**PROBLEM DESCRIPTION:**
Working from the listing below, pick each line containing the word "فينا" and copy it.

**SOURCE RECORDS:**
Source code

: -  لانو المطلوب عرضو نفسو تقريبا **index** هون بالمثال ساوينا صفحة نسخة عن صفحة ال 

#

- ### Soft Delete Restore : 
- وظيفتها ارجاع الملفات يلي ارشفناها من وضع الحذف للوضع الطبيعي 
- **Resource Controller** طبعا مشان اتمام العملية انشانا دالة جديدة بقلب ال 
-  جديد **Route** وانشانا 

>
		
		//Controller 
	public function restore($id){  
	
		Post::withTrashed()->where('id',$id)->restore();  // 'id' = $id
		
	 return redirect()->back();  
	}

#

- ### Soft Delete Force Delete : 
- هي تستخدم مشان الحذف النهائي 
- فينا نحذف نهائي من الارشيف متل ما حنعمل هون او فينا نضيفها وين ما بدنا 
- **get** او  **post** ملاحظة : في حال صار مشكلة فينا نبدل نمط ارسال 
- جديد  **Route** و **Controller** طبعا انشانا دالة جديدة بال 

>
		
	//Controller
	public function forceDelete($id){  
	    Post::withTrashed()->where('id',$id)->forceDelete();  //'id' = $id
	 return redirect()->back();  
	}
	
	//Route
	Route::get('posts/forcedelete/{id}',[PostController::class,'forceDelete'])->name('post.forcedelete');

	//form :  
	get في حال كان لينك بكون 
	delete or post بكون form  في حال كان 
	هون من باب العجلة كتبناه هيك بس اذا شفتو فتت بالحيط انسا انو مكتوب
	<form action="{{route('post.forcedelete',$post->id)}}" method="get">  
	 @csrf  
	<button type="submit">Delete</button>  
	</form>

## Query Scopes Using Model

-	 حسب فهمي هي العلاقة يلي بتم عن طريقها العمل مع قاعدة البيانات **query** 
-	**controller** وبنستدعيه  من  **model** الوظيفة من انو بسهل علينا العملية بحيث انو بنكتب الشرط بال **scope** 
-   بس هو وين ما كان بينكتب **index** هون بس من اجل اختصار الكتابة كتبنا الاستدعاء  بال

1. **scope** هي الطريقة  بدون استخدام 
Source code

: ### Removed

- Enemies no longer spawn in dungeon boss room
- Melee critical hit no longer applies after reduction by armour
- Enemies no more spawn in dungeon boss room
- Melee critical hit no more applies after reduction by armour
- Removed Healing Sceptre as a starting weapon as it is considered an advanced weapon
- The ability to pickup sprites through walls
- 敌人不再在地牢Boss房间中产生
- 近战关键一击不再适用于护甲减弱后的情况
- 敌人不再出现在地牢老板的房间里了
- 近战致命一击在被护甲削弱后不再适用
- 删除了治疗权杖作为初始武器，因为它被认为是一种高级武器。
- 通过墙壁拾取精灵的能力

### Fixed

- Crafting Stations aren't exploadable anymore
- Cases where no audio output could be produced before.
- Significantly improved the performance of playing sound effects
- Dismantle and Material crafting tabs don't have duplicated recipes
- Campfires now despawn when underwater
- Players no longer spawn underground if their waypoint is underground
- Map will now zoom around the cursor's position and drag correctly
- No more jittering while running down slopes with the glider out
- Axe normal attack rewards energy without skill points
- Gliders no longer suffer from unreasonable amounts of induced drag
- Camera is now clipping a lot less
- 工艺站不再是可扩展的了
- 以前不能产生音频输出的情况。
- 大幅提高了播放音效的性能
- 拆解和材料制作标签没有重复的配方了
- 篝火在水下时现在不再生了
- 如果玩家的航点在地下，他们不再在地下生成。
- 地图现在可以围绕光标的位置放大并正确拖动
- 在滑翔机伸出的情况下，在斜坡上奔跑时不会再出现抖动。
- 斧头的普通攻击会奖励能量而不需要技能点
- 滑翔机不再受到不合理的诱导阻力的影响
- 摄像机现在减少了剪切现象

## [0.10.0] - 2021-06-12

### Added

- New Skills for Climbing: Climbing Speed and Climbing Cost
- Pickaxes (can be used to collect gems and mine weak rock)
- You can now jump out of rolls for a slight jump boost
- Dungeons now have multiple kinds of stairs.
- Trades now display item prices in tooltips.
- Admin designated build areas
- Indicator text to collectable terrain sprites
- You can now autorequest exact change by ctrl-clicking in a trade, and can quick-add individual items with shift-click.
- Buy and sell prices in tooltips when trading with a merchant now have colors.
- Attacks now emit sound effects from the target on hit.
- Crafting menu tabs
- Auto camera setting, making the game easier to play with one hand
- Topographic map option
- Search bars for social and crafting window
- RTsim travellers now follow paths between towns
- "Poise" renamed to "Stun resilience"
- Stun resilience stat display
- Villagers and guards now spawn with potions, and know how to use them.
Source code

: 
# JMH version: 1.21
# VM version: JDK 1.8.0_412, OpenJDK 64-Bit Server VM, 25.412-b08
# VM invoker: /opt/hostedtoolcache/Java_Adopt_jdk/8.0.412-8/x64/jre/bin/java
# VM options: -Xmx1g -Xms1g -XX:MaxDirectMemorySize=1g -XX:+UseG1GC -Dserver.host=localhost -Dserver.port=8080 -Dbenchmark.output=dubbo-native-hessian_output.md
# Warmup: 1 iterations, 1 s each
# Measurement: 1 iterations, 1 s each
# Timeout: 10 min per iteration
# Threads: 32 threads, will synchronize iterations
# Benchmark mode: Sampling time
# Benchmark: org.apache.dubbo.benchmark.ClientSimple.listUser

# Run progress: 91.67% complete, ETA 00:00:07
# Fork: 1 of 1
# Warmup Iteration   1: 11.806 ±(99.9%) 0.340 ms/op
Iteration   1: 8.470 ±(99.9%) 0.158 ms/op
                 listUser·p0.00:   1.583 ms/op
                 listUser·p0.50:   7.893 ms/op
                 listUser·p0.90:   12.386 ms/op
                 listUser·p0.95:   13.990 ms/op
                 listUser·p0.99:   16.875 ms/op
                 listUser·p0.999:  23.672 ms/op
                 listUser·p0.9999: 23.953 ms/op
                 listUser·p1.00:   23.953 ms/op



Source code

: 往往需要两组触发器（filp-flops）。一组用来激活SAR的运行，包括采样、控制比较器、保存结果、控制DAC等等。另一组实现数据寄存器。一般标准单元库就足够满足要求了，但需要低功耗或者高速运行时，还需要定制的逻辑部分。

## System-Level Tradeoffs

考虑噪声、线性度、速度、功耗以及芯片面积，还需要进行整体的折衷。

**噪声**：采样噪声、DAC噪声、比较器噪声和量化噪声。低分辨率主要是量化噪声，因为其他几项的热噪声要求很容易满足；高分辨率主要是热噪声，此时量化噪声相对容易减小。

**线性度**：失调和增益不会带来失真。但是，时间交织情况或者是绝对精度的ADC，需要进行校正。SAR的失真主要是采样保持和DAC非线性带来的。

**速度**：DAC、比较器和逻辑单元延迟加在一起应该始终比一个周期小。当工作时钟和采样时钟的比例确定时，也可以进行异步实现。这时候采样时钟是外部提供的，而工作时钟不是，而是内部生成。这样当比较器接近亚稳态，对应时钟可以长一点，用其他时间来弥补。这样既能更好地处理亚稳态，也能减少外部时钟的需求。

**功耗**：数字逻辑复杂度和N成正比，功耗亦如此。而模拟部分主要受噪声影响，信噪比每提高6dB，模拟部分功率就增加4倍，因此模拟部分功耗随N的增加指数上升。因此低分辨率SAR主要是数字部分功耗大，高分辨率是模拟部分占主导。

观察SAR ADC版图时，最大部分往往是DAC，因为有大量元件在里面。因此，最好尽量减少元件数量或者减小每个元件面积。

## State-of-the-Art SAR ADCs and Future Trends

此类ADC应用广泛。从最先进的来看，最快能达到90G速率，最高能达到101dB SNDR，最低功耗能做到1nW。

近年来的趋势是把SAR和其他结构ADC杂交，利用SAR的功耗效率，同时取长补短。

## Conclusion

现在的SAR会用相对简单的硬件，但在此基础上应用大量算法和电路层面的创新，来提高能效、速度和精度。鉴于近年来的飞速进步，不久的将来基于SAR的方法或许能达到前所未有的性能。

**RESPONSE AREA:**
- فينا نحذف نهائي من الارشيف متل ما حنعمل هون او فينا نضيفها وين ما بدنا 
- **get** او  **post** ملاحظة : في حال صار مشكلة فينا نبدل نمط ارسال 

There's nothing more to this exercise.